Saat ini juga surat suara yang diterima seorang pemilih dinilai sudah terlalu banyak dengan ukurannya yang besar dan banyak nama.
Berbanding dengan pilkada yaitu pemilihan bupati atau wali kota dan pemilihan gubernur yang tidak akan seribet pemilihan legislatif yang ditambah pemilihan presiden ini.
“Bila sistem ini begini terus maka masalah ini akan terulang terus di pemilu berikutnya,” ungkap John.
Baca juga : Pemilu Ulang di Sumba Barat Daya, KPPS Dipecat
Usia KPPS memang telah dibatasi maksimal 55 tahun akan tetapi jam kerja seperti itu sama saja tidak manusiawi sekalipun petugasnya usia muda.
Surat keterangan kesehatan pun tidak menjamin karena bisa jadi hanya format awal tanpa ada pemeriksaan yang lengkap.
Intinya adalah sistem ini harus diubah, lanjut John, sebab masyarakat akan lebih banyak tertarik pada partai yang memiliki ideologi, perjuangan, maupun prestasi tersendiri.

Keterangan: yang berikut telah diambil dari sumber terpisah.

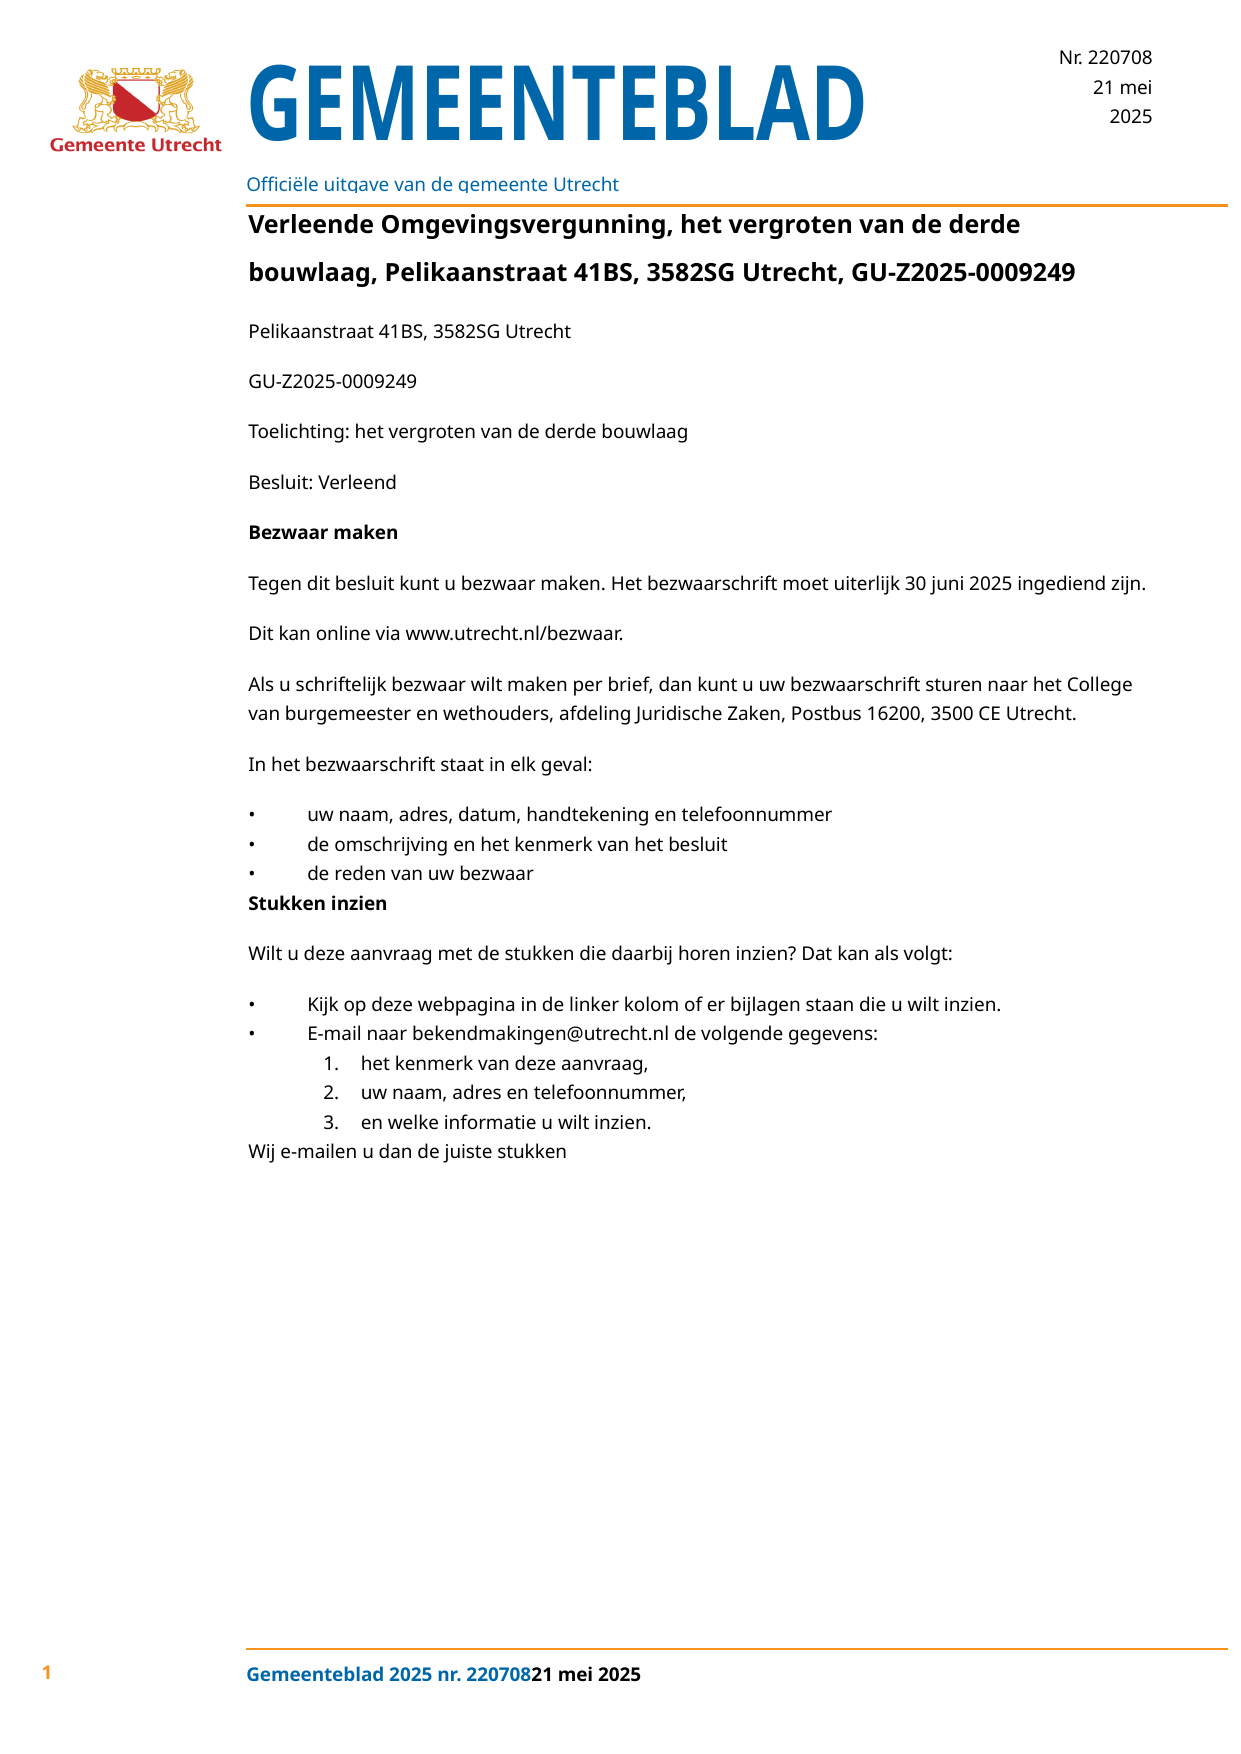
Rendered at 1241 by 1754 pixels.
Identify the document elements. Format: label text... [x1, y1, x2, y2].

text Wilt u deze aanvraag met de stukken die daarbij horen inzien? Dat kan als volgt: [248, 940, 1152, 966]
text Besluit: Verleend [248, 469, 1152, 495]
picture [41, 47, 231, 172]
text In het bezwaarschrift staat in elk geval: [248, 751, 1152, 777]
list de omschrijving en het kenmerk van het besluit [248, 831, 1152, 857]
text Als u schriftelijk bezwaar wilt maken per brief, dan kunt u uw bezwaarschrift sturen naar het College van burgemeester en wethouders, afdeling Juridische Zaken, Postbus 16200, 3500 CE Utrecht. [248, 671, 1152, 726]
list uw naam, adres en telefoonnummer, [323, 1079, 1152, 1105]
text Bezwaar maken [248, 519, 1152, 545]
list en welke informatie u wilt inzien. [323, 1109, 1152, 1135]
list E-mail naar bekendmakingen@utrecht.nl de volgende gegevens: [248, 1020, 1152, 1046]
list Kijk op deze webpagina in de linker kolom of er bijlagen staan die u wilt inzien. [248, 991, 1152, 1017]
text Tegen dit besluit kunt u bezwaar maken. Het bezwaarschrift moet uiterlijk 30 juni 2025 ingediend zijn. [248, 570, 1152, 596]
list de reden van uw bezwaar [248, 860, 1152, 886]
text Dit kan online via www.utrecht.nl/bezwaar. [248, 620, 1152, 646]
text GU-Z2025-0009249 [248, 368, 1152, 394]
list uw naam, adres, datum, handtekening en telefoonnummer [248, 801, 1152, 827]
text Wij e-mailen u dan de juiste stukken [248, 1139, 1152, 1164]
text Stukken inzien [248, 890, 1152, 916]
text Toelichting: het vergroten van de derde bouwlaag [248, 419, 1152, 444]
text Verleende Omgevingsvergunning, het vergroten van de derde bouwlaag, Pelikaanstraat 41BS, 3582SG Utrecht, GU-Z2025-0009249 [248, 207, 1152, 288]
list het kenmerk van deze aanvraag, [323, 1050, 1152, 1076]
text Pelikaanstraat 41BS, 3582SG Utrecht [248, 318, 1152, 344]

“Karena partai berlangsung terus dibandingkan orangnya. Jadi partai punya peran menyusun nomor urut tingkatan prestasi dan kualitas dalam kader partai mereka,” kata dia.
Baca juga: KPU NTT Cek Berkas Bacaleg ke Pengadilan Hingga Rumah Sakit
Money politics juga bisa ditekan dengan sistem pemilu tertutup ini. Selain itu sistem ini akan menyaring dengan jelas mana kader-kader yang berkualitas dalam tubuh partai. Kaderisasi ini akan lebih ketat ketimbang sistem terbuka di mana siapapun bisa maju menggunakan partai mana pun secara kilat.
“Kan sekarang ada yang pensiun hari ini tapi besok terima kartu tanda anggota partai langsung jadi caleg. Dari segi teori demokrasi ini tidak benar,” ungkap dia.
Kaderisasi partai pun harus berlangsung bertahap dan memerlukan waktu yang lama dengan kinerja yang bagus dalam partai sebelum diorbitkan jadi caleg.
Baca juga : Jembatan Putus, Truk Logistik Pemilu ke Amfoang Terobos Sungai
“Itu pun bertahap dari caleg DPRD kota atau kabupaten dulu lalu terus nanti baru naik ke provinsi. Sekarang tidak, langsung ada yang caleg di pusat memang,” tukasnya.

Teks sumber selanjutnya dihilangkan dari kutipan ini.